With the average age of death for Americans being roughly 78 years, this gives a time of 11 years to receive benefits. With a monthly benefit payment of roughly $1,000, this worker would stand to receive $132,000. This translates into an investment, during a 49-year period, with a return of 2 percent. This is not even high enough to outrun inflation.

For anyone who knows about investments, and for most who don’t, it is clear this is a pathetic rate of return. Now take a worker earning $100,000 a year. This worker will pay in a total of $392,000, yet still only withdraw the same $132,000. If you are wondering where the other $260,000 this worker put into the system went, so is he or she. This shows the less you pay in, the more you get back.

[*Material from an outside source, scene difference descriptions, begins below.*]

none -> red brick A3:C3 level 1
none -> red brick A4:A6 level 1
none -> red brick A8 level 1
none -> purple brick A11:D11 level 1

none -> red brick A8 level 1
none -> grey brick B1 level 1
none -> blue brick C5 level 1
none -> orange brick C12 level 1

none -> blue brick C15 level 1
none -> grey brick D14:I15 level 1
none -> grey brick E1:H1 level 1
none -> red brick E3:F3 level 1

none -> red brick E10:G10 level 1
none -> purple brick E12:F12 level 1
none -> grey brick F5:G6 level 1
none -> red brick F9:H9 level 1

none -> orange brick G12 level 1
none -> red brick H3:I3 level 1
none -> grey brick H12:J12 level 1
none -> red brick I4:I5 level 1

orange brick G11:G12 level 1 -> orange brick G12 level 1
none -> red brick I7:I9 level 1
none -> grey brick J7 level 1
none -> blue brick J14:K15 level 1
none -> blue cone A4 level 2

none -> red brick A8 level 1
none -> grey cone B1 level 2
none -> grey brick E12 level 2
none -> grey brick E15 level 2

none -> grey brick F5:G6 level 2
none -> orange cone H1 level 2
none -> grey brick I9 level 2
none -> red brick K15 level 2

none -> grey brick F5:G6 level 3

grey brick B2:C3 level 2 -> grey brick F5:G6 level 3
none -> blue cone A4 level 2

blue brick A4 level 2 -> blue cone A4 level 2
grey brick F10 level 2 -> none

I sure wish I could walk into a store with this same system and spend less to get more. If this wasn’t bad enough, about one third of people collecting Social Security must pay income tax on it. The only solution to fixing Social Security is to slowly phase it out.

By allowing workers to invest in private retirement accounts, Americans will get the benefit of not only receiving higher returns and more money at the end, but they will also know that the benefits will be guaranteed and not cut by the time they reach retirement age.

This will allow people to withdraw their own money at a rate that they see fit. Not many people like the idea of the government behaving like a parent who hands out a monthly allowance of their hard-earned money.